Select whether there is no work done by the system, work done by the system or work done by the surroundings for each system described below:

A. H2O (l) ⟶ H2O (g) ΔH = 44.0 kJ/mol B. 2 NO (g) + O2 (g) ⟶ 2 NO2 (g) ΔH = - 114.1 kJ/mol C. Cl (g) + O3 (g) ⟶ ClO (g) + O2 (g) ΔH = - 163 kJ/mol D. CaCO3 (s) ⟶ CaO (s) + CO2 (g) ΔH = 110.1 kJ/mol E. 4 NH3 (g) + 5 O2 (g) ⟶ 4 NO (g) + 6 H2O (l) ΔH = - 906 kJ/mol

A and D: system does work

B and E: surroundings do work

C: No work done by system or surroundings

Explanation:

A system does work on the surroundings if the volume increases, because it is pushing back against the atmosphere.

The volumes of liquids don't change much during a reaction. However, if a gas is absorbed or released at constant pressure, the volume changes significantly.

Thus, we can ignore the solids and liquids and consider only whether there is a change in the number of moles of gas.

The formula for the work done is

w = - pΔV = - ΔnRT where

Δn = n₂ - n₁ = moles of product gases - moles of reacting gases

If Δn is +, w is -, and the system does work on the surroundings.

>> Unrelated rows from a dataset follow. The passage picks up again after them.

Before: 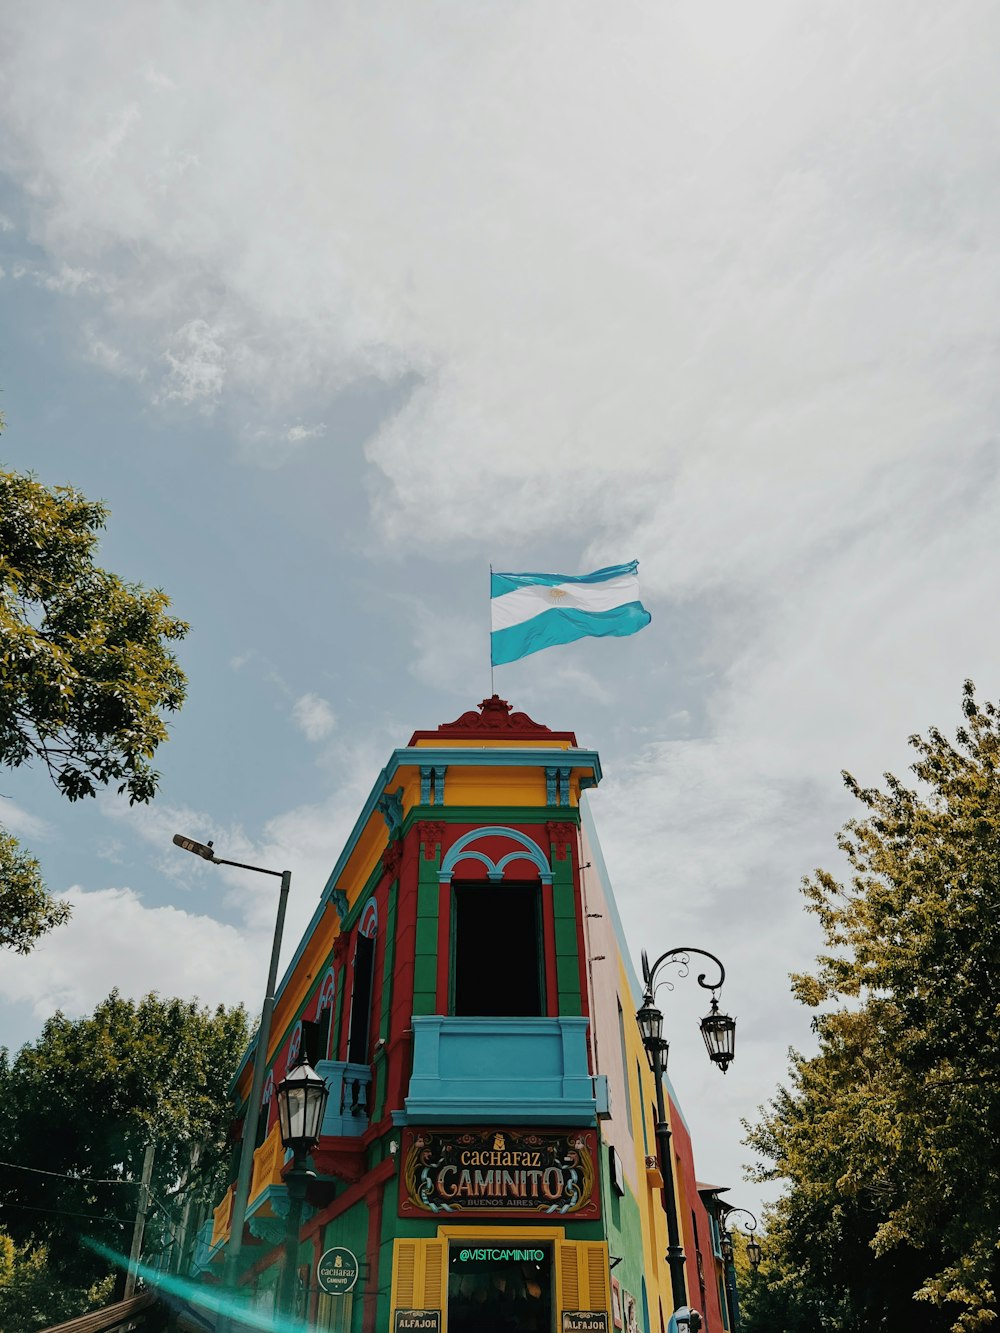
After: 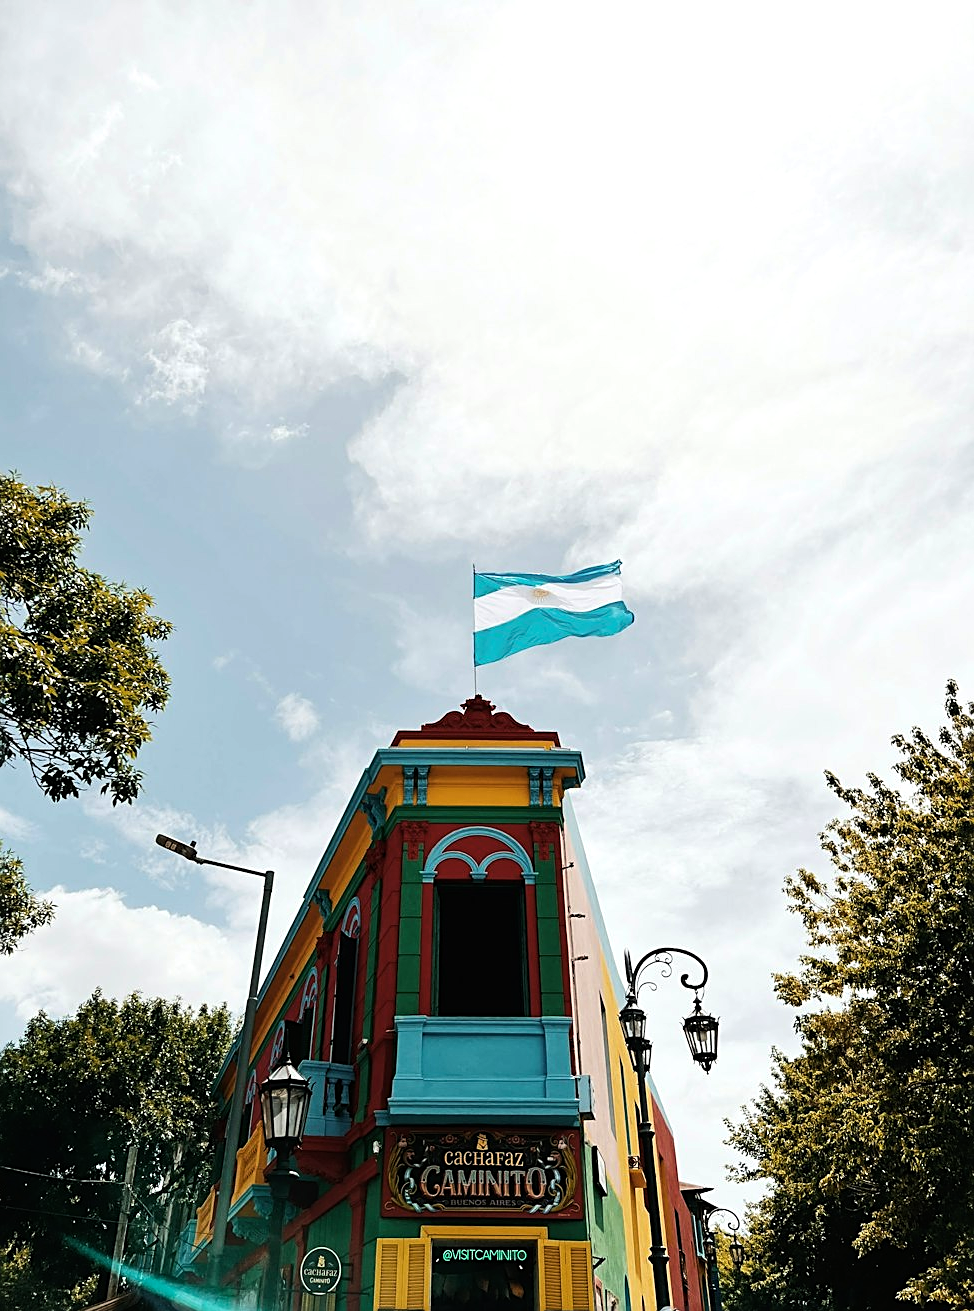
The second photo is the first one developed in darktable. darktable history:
tone equalizer: -8 EV -0.773 EV, -7 EV -0.678 EV, -6 EV -0.61 EV, -5 EV -0.401 EV, -3 EV 0.371 EV, -2 EV 0.6 EV, -1 EV 0.684 EV, +0 EV 0.775 EV, edges refinement/feathering 500, mask exposure compensation -1.57 EV, preserve details no
color balance rgb: perceptual saturation grading › global saturation 0.711%, global vibrance 14.415%
sharpen: on, module defaults
crop and rotate: left 1.758%, right 0.764%, bottom 1.635%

If Δn is -, w is +, and the surroundings do work on the system.

A. H₂O (ℓ) ⟶ H₂O (g); ΔH = 44.0 kJ/mol

Δn = 1 - 0 = 1

w = - 1RT = - RT, so the system does work.

B. 2NO (g) + O₂ (g) ⟶ 2NO₂ (g); ΔH = - 114.1 kJ/mol

Δn = 2 - 3 = - 1

w = 1RT = RT, so the surroundings do work.

C. Cl (g) + O₃ (g) ⟶ ClO (g) + O₂ (g); ΔH = - 163 kJ/mol

Δn = 2 - 2 = 0

w = 0, so the system does no work.

D. CaCO₃ (s) ⟶ CaO s) + CO₂ (g); ΔH = 110.1 kJ/mol

Δn = 1 - 0 = 1

w = - 1RT = - RT, so the system does work.

E. 4NH₃ (g) + 5O₂ (g) ⟶ 4NO (g) + 6H₂O (l); ΔH = - 906 kJ/mol

Δn = 4 - 9 = - 5

w = 5RT, so the surroundings do work.